How are Neural connections formed and strengthened in children?
- Neural connections are formed and strengthened when the caregivers responds to a child’s cries, eye-contact, or is picked-up and held.
- Serve and return interactions shape brain architecture
What may happen if the caregiver’s responses are inconsistent or they are not responding
- Future physical, mental, and emotional health may be compromised.
- The body’s stress response is activated, flooding the developing brain with potentially harmful stress hormones.
How does Stress affect early childhood development?
- Children exposed to severe early life stress experience emotion regulation difficulties, which correlate with the development of psychopathology.

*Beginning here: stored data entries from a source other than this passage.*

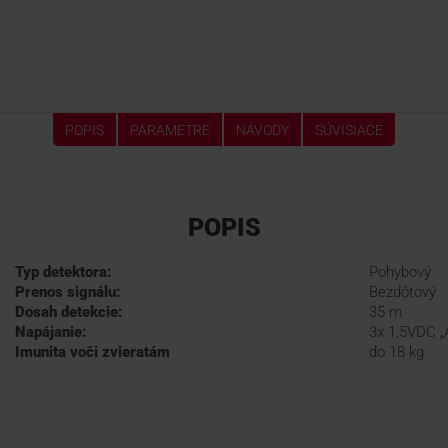
POPIS
PARAMETRE
NÁVODY
SÚVISIACE
POPIS
Typ detektora:
Pohybový
Prenos signálu:
Bezdôtový
Dosah detekcie:
35 m
Napájanie:
3x 1,5VDC „A
Imunita voči zvieratám
do 18 kg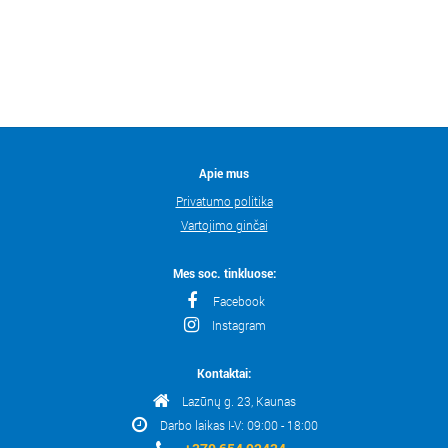
Apie mus
Privatumo politika
Vartojimo ginčai
Mes soc. tinkluose:
Facebook
Instagram
Kontaktai:
Lazūnų g. 23, Kaunas
Darbo laikas I-V: 09:00 - 18:00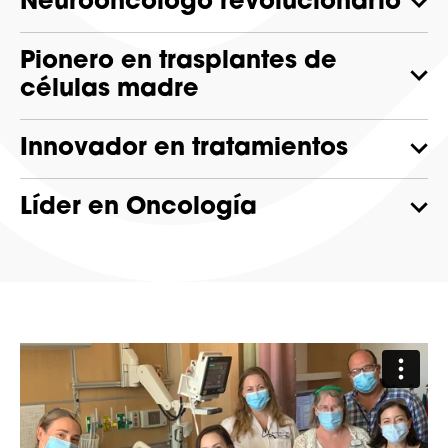
Neurooncólogo revolucionario
Pionero en trasplantes de
células madre
Innovador en tratamientos
Líder en Oncología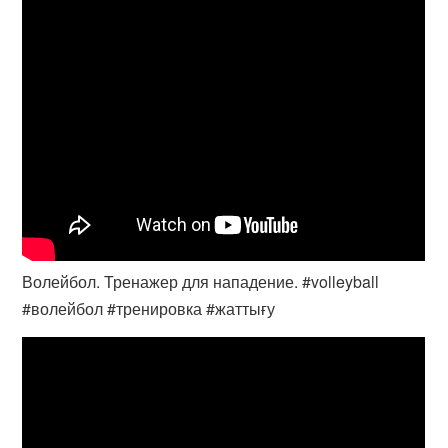
Волейбол. Тренажер для нападение. #volleyball
#волейбол #тренировка #жаттығу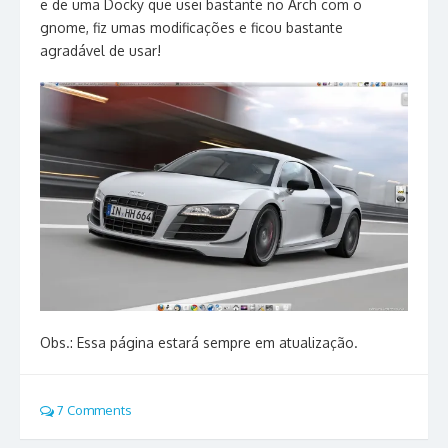
e de uma Docky que usei bastante no Arch com o
gnome, fiz umas modificações e ficou bastante
agradável de usar!
Obs.: Essa página estará sempre em atualização.
7 Comments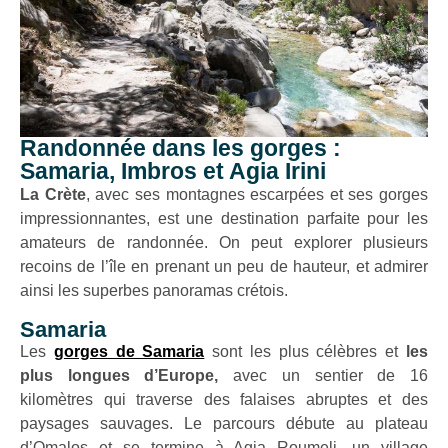
Randonnée dans les gorges :
Samaria, Imbros et Agia Irini
La Crète
, avec ses montagnes escarpées et ses gorges
impressionnantes, est une destination parfaite pour les
amateurs de randonnée. On peut explorer plusieurs
recoins de l’île en prenant un peu de hauteur, et admirer
ainsi les superbes panoramas crétois.
Samaria
Les
gorges de Samaria
sont les plus célèbres et
les
plus longues d’Europe,
avec un sentier de 16
kilomètres qui traverse des falaises abruptes et des
paysages sauvages. Le parcours débute au plateau
d’Omalos et se termine à Agia Roumeli, un village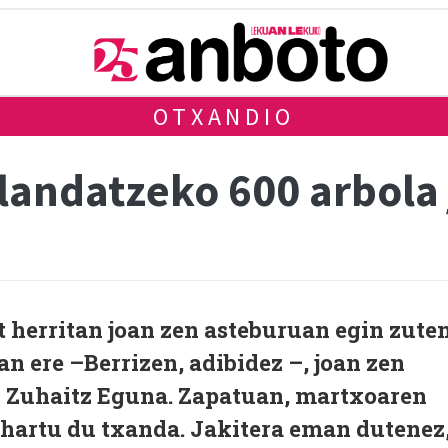
OTXANDIO
landatzeko 600 arbola 
 herritan joan zen asteburuan egin zute
n ere –Berrizen, adibidez –, joan zen
 Zuhaitz Eguna. Zapatuan, martxoaren
 hartu du txanda. Jakitera eman dutenez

- Volumetric differences in the amygdala, hippocampus, and prefrontal cortexin children exposed to early life stress.
How is the cerebellum affected by sensitive to ones environment?
- In one study, those who experienced mild to moderate family difficulties between birth and 11 years of age had developed a smaller
cerebellum at age 17, an area of the brain associated with skill learning, stress regulation and sensory-motor
control. - The cerebellum is consistently found
to be smaller in some psychiatric illnesses.